Excerpts from a dataset:
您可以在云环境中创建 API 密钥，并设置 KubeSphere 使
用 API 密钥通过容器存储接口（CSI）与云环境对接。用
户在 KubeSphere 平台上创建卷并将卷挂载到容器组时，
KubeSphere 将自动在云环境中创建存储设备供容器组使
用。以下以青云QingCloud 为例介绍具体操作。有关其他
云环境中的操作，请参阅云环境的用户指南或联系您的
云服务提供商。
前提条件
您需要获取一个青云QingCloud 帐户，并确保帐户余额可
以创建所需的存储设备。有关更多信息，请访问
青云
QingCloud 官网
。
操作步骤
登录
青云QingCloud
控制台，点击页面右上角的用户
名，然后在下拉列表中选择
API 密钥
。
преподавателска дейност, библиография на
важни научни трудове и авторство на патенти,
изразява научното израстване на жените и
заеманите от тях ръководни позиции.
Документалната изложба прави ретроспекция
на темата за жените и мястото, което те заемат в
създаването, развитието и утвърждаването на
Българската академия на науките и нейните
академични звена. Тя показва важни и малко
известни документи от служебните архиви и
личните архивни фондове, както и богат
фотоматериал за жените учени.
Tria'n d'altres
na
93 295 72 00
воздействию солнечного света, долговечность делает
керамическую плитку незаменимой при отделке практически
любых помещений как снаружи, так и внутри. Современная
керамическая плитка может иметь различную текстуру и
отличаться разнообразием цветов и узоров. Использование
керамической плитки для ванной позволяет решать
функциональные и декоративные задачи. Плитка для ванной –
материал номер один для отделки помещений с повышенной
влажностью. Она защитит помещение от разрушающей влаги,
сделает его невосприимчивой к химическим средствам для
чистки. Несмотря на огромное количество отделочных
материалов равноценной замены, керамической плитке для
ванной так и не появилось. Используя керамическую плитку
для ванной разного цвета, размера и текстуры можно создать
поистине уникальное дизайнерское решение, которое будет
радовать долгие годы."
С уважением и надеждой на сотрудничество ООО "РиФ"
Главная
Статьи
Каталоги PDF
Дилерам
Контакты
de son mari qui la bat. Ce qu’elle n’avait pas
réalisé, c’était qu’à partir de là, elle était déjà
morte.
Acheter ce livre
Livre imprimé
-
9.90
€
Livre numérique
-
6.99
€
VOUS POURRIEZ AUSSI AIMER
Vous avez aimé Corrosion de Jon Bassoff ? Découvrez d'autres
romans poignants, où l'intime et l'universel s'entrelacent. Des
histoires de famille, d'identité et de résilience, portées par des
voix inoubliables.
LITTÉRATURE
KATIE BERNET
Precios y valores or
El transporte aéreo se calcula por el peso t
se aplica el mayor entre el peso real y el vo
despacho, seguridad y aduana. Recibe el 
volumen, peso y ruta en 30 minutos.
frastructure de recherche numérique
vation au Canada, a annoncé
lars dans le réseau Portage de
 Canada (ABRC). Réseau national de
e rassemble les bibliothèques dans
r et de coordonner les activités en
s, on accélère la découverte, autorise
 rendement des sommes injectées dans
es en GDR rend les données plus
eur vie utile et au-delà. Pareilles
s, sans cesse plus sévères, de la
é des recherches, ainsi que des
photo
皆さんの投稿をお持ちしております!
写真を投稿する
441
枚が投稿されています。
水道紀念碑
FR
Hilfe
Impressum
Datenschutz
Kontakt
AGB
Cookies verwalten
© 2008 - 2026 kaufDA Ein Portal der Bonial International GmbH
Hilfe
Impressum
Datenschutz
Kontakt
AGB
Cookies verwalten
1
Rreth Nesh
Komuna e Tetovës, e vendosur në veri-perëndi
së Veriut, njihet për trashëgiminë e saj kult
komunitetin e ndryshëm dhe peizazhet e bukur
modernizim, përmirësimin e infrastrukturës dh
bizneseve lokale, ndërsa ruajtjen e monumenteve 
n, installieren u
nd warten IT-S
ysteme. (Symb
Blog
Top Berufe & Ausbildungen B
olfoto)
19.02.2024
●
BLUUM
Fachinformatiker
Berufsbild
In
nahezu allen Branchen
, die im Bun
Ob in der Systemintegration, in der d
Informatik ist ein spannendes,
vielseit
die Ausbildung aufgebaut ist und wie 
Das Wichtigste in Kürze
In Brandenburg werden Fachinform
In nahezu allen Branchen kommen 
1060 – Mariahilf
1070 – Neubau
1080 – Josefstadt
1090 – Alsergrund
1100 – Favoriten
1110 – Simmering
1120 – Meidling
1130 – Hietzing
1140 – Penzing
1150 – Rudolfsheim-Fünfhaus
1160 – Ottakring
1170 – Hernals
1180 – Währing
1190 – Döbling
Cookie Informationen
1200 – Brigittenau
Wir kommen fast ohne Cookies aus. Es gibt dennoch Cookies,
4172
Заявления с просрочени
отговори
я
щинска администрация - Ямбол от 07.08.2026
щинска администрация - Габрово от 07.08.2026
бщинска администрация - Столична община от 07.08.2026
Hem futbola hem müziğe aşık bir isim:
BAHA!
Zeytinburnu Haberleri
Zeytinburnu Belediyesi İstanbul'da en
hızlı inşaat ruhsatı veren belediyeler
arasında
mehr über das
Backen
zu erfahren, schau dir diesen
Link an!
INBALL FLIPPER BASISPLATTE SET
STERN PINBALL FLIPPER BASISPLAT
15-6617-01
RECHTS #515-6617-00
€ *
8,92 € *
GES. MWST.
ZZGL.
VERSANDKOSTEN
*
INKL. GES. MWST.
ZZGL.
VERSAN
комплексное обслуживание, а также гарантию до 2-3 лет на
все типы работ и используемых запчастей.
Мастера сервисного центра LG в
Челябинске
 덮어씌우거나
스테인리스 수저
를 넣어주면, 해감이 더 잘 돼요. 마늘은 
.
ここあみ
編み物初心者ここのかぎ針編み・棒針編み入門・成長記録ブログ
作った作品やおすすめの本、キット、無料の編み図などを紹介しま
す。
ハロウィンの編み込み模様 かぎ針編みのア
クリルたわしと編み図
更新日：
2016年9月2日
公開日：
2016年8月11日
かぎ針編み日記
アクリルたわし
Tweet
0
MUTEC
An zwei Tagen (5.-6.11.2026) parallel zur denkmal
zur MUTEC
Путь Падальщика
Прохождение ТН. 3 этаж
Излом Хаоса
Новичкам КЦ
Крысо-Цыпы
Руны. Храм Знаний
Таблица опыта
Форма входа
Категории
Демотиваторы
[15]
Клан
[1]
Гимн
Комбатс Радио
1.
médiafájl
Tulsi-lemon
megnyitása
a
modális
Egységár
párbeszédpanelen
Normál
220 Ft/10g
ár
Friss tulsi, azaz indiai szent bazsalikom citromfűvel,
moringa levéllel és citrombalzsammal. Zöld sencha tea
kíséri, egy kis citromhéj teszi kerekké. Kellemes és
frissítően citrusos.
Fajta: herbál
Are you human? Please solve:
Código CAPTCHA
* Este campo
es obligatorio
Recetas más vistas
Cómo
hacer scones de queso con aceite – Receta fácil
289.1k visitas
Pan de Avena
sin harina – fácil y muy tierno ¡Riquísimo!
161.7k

- **Work required**:
Replace each occurrence of "Livre numérique" in the data above with "Livre électronique", and reproduce the rest of the data unchanged.

- **Your response**:
您可以在云环境中创建 API 密钥，并设置 KubeSphere 使
用 API 密钥通过容器存储接口（CSI）与云环境对接。用
户在 KubeSphere 平台上创建卷并将卷挂载到容器组时，
KubeSphere 将自动在云环境中创建存储设备供容器组使
用。以下以青云QingCloud 为例介绍具体操作。有关其他
云环境中的操作，请参阅云环境的用户指南或联系您的
云服务提供商。
前提条件
您需要获取一个青云QingCloud 帐户，并确保帐户余额可
以创建所需的存储设备。有关更多信息，请访问
青云
QingCloud 官网
。
操作步骤
登录
青云QingCloud
控制台，点击页面右上角的用户
名，然后在下拉列表中选择
API 密钥
。
преподавателска дейност, библиография на
важни научни трудове и авторство на патенти,
изразява научното израстване на жените и
заеманите от тях ръководни позиции.
Документалната изложба прави ретроспекция
на темата за жените и мястото, което те заемат в
създаването, развитието и утвърждаването на
Българската академия на науките и нейните
академични звена. Тя показва важни и малко
известни документи от служебните архиви и
личните архивни фондове, както и богат
фотоматериал за жените учени.
Tria'n d'altres
na
93 295 72 00
воздействию солнечного света, долговечность делает
керамическую плитку незаменимой при отделке практически
любых помещений как снаружи, так и внутри. Современная
керамическая плитка может иметь различную текстуру и
отличаться разнообразием цветов и узоров. Использование
керамической плитки для ванной позволяет решать
функциональные и декоративные задачи. Плитка для ванной –
материал номер один для отделки помещений с повышенной
влажностью. Она защитит помещение от разрушающей влаги,
сделает его невосприимчивой к химическим средствам для
чистки. Несмотря на огромное количество отделочных
материалов равноценной замены, керамической плитке для
ванной так и не появилось. Используя керамическую плитку
для ванной разного цвета, размера и текстуры можно создать
поистине уникальное дизайнерское решение, которое будет
радовать долгие годы."
С уважением и надеждой на сотрудничество ООО "РиФ"
Главная
Статьи
Каталоги PDF
Дилерам
Контакты
de son mari qui la bat. Ce qu’elle n’avait pas
réalisé, c’était qu’à partir de là, elle était déjà
morte.
Acheter ce livre
Livre imprimé
-
9.90
€
Livre électronique
-
6.99
€
VOUS POURRIEZ AUSSI AIMER
Vous avez aimé Corrosion de Jon Bassoff ? Découvrez d'autres
romans poignants, où l'intime et l'universel s'entrelacent. Des
histoires de famille, d'identité et de résilience, portées par des
voix inoubliables.
LITTÉRATURE
KATIE BERNET
Precios y valores or
El transporte aéreo se calcula por el peso t
se aplica el mayor entre el peso real y el vo
despacho, seguridad y aduana. Recibe el 
volumen, peso y ruta en 30 minutos.
frastructure de recherche numérique
vation au Canada, a annoncé
lars dans le réseau Portage de
 Canada (ABRC). Réseau national de
e rassemble les bibliothèques dans
r et de coordonner les activités en
s, on accélère la découverte, autorise
 rendement des sommes injectées dans
es en GDR rend les données plus
eur vie utile et au-delà. Pareilles
s, sans cesse plus sévères, de la
é des recherches, ainsi que des
photo
皆さんの投稿をお持ちしております!
写真を投稿する
441
枚が投稿されています。
水道紀念碑
FR
Hilfe
Impressum
Datenschutz
Kontakt
AGB
Cookies verwalten
© 2008 - 2026 kaufDA Ein Portal der Bonial International GmbH
Hilfe
Impressum
Datenschutz
Kontakt
AGB
Cookies verwalten
1
Rreth Nesh
Komuna e Tetovës, e vendosur në veri-perëndi
së Veriut, njihet për trashëgiminë e saj kult
komunitetin e ndryshëm dhe peizazhet e bukur
modernizim, përmirësimin e infrastrukturës dh
bizneseve lokale, ndërsa ruajtjen e monumenteve 
n, installieren u
nd warten IT-S
ysteme. (Symb
Blog
Top Berufe & Ausbildungen B
olfoto)
19.02.2024
●
BLUUM
Fachinformatiker
Berufsbild
In
nahezu allen Branchen
, die im Bun
Ob in der Systemintegration, in der d
Informatik ist ein spannendes,
vielseit
die Ausbildung aufgebaut ist und wie 
Das Wichtigste in Kürze
In Brandenburg werden Fachinform
In nahezu allen Branchen kommen 
1060 – Mariahilf
1070 – Neubau
1080 – Josefstadt
1090 – Alsergrund
1100 – Favoriten
1110 – Simmering
1120 – Meidling
1130 – Hietzing
1140 – Penzing
1150 – Rudolfsheim-Fünfhaus
1160 – Ottakring
1170 – Hernals
1180 – Währing
1190 – Döbling
Cookie Informationen
1200 – Brigittenau
Wir kommen fast ohne Cookies aus. Es gibt dennoch Cookies,
4172
Заявления с просрочени
отговори
я
щинска администрация - Ямбол от 07.08.2026
щинска администрация - Габрово от 07.08.2026
бщинска администрация - Столична община от 07.08.2026
Hem futbola hem müziğe aşık bir isim:
BAHA!
Zeytinburnu Haberleri
Zeytinburnu Belediyesi İstanbul'da en
hızlı inşaat ruhsatı veren belediyeler
arasında
mehr über das
Backen
zu erfahren, schau dir diesen
Link an!
INBALL FLIPPER BASISPLATTE SET
STERN PINBALL FLIPPER BASISPLAT
15-6617-01
RECHTS #515-6617-00
€ *
8,92 € *
GES. MWST.
ZZGL.
VERSANDKOSTEN
*
INKL. GES. MWST.
ZZGL.
VERSAN
комплексное обслуживание, а также гарантию до 2-3 лет на
все типы работ и используемых запчастей.
Мастера сервисного центра LG в
Челябинске
 덮어씌우거나
스테인리스 수저
를 넣어주면, 해감이 더 잘 돼요. 마늘은 
.
ここあみ
編み物初心者ここのかぎ針編み・棒針編み入門・成長記録ブログ
作った作品やおすすめの本、キット、無料の編み図などを紹介しま
す。
ハロウィンの編み込み模様 かぎ針編みのア
クリルたわしと編み図
更新日：
2016年9月2日
公開日：
2016年8月11日
かぎ針編み日記
アクリルたわし
Tweet
0
MUTEC
An zwei Tagen (5.-6.11.2026) parallel zur denkmal
zur MUTEC
Путь Падальщика
Прохождение ТН. 3 этаж
Излом Хаоса
Новичкам КЦ
Крысо-Цыпы
Руны. Храм Знаний
Таблица опыта
Форма входа
Категории
Демотиваторы
[15]
Клан
[1]
Гимн
Комбатс Радио
1.
médiafájl
Tulsi-lemon
megnyitása
a
modális
Egységár
párbeszédpanelen
Normál
220 Ft/10g
ár
Friss tulsi, azaz indiai szent bazsalikom citromfűvel,
moringa levéllel és citrombalzsammal. Zöld sencha tea
kíséri, egy kis citromhéj teszi kerekké. Kellemes és
frissítően citrusos.
Fajta: herbál
Are you human? Please solve:
Código CAPTCHA
* Este campo
es obligatorio
Recetas más vistas
Cómo
hacer scones de queso con aceite – Receta fácil
289.1k visitas
Pan de Avena
sin harina – fácil y muy tierno ¡Riquísimo!
161.7k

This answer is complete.